When Bill McMillan sold his company in 2012, he didn’t sit back and enjoy his free time. Feeling the need to pursue a new venture, he contacted his friend of 30 years, Henry Hassinger, and together, they formed Qumulis in January 2013.

Qumulis is intended to ramp up the typical on-site hardware and software service to cloud service, allowing clients to access any file, anywhere, with a simple Internet connection. “In today’s environment, we are seeing a need to switch to cloud service. With cloud service, there is no need for a person to be physically there to fix a problem and a business can be run from anywhere,” McMillan explains.  

For McMillan, Qumulis is an opportunity to help clients by doing what he does best. “I hate to say we’re typical IT guys, but, we’re typical IT guys,” he laughs. “What sets Qumulis apart is that we are forward-thinking and always looking to give clients an advantage through methods of reduced cost and downtime.”

In any business niche, there are plenty of variations of expertise and customer service. Qumulis stands out from the crowd because their focus is on the customer. “Even though there are nearly 30 similar companies in State College alone, only a few rise to the top. We are one of those. When my client has a problem, it becomes my problem. At Qumulis, we do what we have to do, regardless of time or day,” he states.

Today, Qumulis has three employees in two locations, State College and Harrisburg. They serve 10 clients and nearly 600 users. In addition to their physical locations, Qumulis acquired virtual space and resources at Innovation Park. “With our virtual space, we have access to all of Innovation Park’s resources, including investor relations,” McMillan says.

Looking ahead, McMillan is excited for Qumulis’ growth. “We are working on expanding the Qumulis brand to build a datacenter. Our aspirations are to get bigger than we ever thought possible,” he explains. The datacenter is expected to be in State College and max out at 200,000 square feet. With investors and banks interested in the project, McMillan is hopeful that the datacenter will be functioning in 2018, although the exact timeline depends on all parties involved.

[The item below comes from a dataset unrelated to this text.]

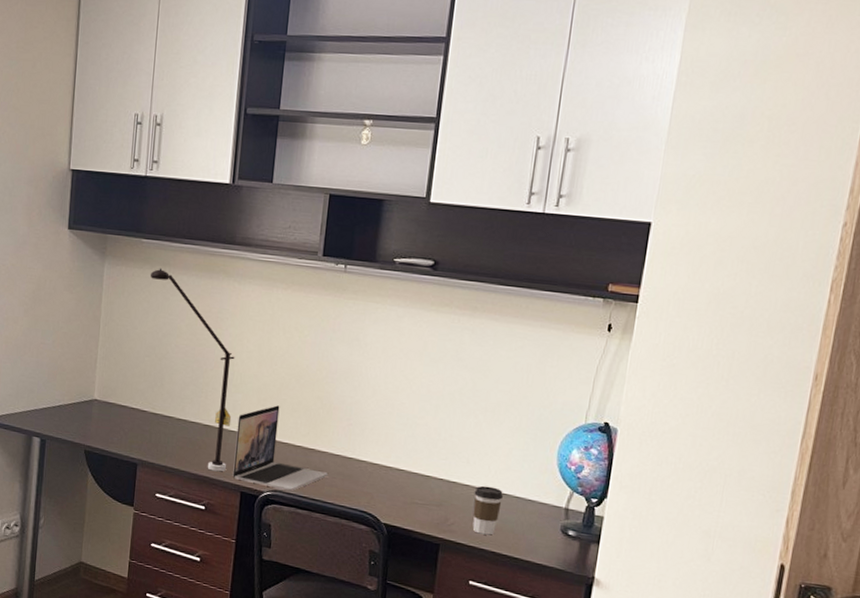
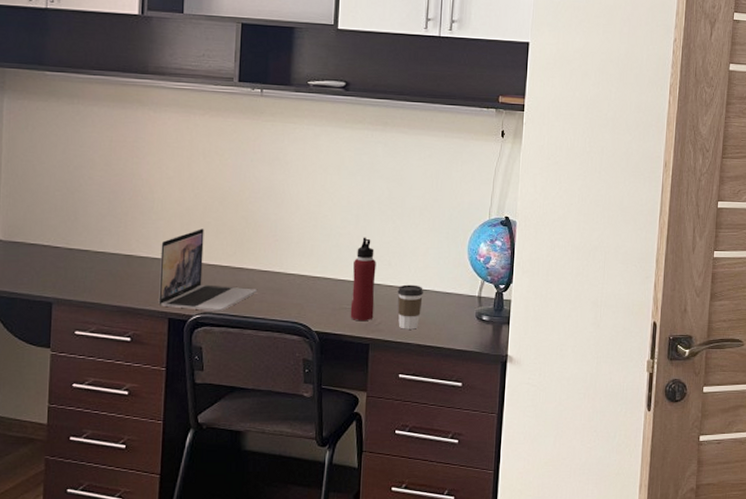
desk lamp: present [150,268,235,472] -> none [56,100,154,301]
water bottle: none [421,430,454,520] -> present [350,237,376,322]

Expanding to a physical datacenter will give Qumulis the opportunity to provide their own clients, and other companies, a place closer to home to store their services. “A datacenter is the heart of the cloud,” McMillan explains. “The cloud is not ambiguous – it is a real, live building. Our datacenter will feature multiple Internet providers, air conditioning cooling systems and power. Everything in the building will be redundant to prevent failure and we will have a back-up for it all.”  

With the datacenter complete, Qumulis will have the first of its kind in the region, potentially bringing up to 25 more employees to the company. Currently, the nearest datacenters can be found in Edison, New Jersey; Philadelphia; or Pittsburgh. The need for the service in Central PA is clear to McMillan. “People are asking for this service. That’s what gets us excited about it.”